# Task brief
Go through the listing beneath this task and return every line that carries the string "round".

════

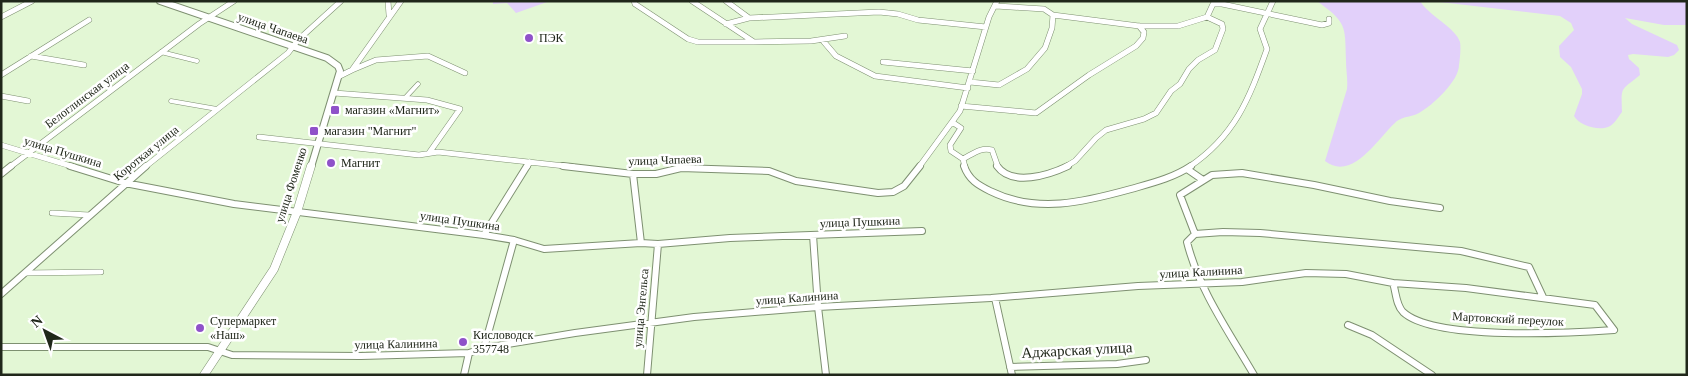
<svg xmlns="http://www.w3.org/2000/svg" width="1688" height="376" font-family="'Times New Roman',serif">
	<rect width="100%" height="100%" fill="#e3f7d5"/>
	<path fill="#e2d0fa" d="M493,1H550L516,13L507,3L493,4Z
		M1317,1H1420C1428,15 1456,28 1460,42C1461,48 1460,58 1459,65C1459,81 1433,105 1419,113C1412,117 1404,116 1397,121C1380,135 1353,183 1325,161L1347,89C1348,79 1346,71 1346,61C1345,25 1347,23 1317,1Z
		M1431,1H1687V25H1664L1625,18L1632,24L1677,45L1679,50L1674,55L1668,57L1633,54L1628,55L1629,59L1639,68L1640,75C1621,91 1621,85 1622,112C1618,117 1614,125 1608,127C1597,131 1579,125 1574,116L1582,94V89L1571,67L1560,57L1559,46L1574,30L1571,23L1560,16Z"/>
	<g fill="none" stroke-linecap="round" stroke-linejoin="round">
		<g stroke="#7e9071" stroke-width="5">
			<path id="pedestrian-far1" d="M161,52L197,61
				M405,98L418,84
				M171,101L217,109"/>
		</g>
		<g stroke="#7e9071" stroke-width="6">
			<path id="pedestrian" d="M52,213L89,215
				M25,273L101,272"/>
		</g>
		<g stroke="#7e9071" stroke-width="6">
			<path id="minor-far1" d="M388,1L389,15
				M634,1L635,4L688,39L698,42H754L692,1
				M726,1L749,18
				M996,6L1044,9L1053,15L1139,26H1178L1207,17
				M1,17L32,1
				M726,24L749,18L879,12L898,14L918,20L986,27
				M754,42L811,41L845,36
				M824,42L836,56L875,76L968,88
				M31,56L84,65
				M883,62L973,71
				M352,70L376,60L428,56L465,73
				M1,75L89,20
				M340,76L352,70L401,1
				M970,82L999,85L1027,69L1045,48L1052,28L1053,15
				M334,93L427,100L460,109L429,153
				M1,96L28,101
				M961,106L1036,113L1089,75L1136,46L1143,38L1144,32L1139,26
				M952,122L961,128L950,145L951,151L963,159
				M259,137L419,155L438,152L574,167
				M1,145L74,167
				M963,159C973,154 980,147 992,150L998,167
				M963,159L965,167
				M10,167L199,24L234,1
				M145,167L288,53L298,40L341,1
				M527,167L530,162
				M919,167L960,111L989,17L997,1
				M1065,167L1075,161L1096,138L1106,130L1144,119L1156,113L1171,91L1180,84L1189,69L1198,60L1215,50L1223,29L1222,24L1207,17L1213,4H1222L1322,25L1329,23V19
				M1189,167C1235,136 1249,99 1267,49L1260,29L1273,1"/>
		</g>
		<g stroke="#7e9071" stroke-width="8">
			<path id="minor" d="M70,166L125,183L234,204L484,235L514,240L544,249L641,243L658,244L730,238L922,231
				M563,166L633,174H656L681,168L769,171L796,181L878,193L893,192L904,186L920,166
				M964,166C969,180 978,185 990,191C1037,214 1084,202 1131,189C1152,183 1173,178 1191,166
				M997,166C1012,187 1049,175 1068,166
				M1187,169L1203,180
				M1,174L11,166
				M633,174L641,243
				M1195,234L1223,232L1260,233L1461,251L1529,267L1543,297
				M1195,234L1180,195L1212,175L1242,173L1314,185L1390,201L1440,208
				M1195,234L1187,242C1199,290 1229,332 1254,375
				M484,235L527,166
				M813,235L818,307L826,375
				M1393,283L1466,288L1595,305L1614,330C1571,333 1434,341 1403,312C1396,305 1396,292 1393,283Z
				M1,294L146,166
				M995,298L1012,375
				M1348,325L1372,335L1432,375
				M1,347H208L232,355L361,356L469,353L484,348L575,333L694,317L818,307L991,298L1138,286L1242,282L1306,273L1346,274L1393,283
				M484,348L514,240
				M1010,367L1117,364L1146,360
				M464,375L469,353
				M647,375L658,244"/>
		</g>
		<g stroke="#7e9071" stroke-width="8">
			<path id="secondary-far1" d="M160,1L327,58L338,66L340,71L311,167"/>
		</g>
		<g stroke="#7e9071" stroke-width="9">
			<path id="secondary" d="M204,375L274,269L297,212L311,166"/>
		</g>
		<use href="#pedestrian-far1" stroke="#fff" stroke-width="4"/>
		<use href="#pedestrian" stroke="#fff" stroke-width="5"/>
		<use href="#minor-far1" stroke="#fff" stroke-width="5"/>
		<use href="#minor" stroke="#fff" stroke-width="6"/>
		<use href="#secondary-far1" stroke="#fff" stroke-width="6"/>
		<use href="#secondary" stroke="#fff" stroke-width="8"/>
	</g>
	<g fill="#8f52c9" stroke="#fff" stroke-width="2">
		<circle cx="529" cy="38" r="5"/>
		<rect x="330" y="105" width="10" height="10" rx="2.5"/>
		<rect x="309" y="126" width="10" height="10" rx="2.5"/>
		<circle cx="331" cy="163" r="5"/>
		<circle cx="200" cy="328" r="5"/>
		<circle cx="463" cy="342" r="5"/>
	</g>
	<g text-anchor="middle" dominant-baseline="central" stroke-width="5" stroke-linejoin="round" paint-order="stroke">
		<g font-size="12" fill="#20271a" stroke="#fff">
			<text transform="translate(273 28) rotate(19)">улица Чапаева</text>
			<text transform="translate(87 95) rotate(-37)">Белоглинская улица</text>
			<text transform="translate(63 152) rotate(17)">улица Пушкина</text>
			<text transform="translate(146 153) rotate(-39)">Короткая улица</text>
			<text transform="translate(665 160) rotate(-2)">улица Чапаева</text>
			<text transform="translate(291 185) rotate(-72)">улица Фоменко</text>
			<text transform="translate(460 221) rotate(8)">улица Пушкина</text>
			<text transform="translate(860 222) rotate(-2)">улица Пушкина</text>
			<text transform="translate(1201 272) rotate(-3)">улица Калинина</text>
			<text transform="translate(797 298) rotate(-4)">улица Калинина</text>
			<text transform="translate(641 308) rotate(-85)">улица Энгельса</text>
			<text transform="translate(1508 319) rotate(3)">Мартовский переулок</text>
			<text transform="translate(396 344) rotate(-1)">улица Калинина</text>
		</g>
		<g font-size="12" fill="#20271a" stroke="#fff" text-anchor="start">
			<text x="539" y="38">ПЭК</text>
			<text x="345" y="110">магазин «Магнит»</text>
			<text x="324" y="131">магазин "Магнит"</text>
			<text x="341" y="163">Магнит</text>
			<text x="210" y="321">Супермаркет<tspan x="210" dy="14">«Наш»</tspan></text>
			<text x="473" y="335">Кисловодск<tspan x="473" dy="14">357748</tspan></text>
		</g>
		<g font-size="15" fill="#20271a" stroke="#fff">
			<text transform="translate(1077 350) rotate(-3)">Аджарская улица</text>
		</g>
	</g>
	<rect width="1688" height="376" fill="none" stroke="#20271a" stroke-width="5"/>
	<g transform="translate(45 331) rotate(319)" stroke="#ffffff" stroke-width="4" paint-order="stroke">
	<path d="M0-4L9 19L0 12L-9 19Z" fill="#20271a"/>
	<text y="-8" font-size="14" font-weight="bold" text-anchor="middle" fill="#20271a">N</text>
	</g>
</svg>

════

# Your solution
	<g fill="none" stroke-linecap="round" stroke-linejoin="round">
	<g text-anchor="middle" dominant-baseline="central" stroke-width="5" stroke-linejoin="round" paint-order="stroke">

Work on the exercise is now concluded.